** DATA TO EXAMINE follows **
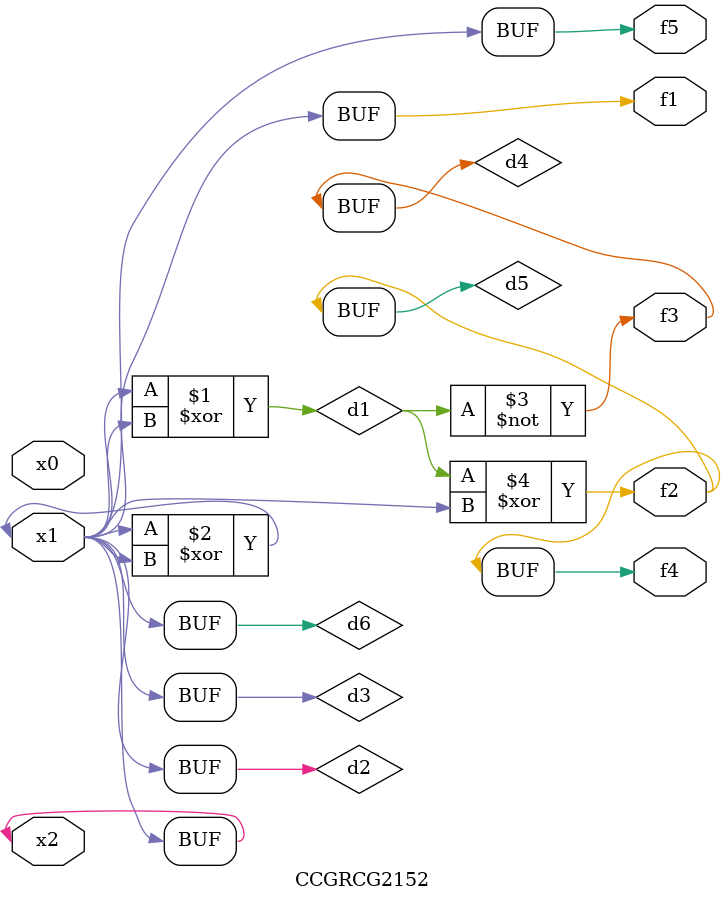
<source format=v>
module CCGRCG2152(
	input x0, x1, x2,
	output f1, f2, f3, f4, f5
);

	wire d1, d2, d3, d4, d5, d6;

	xor (d1, x1, x2);
	buf (d2, x1, x2);
	xor (d3, x1, x2);
	nor (d4, d1);
	xor (d5, d1, d2);
	buf (d6, d2, d3);
	assign f1 = d6;
	assign f2 = d5;
	assign f3 = d4;
	assign f4 = d5;
	assign f5 = d6;
endmodule

</source>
** End of DATA TO EXAMINE **
Search the listing for the string "assign". Copy each line where it is found.

	assign f1 = d6;
	assign f2 = d5;
	assign f3 = d4;
	assign f4 = d5;
	assign f5 = d6;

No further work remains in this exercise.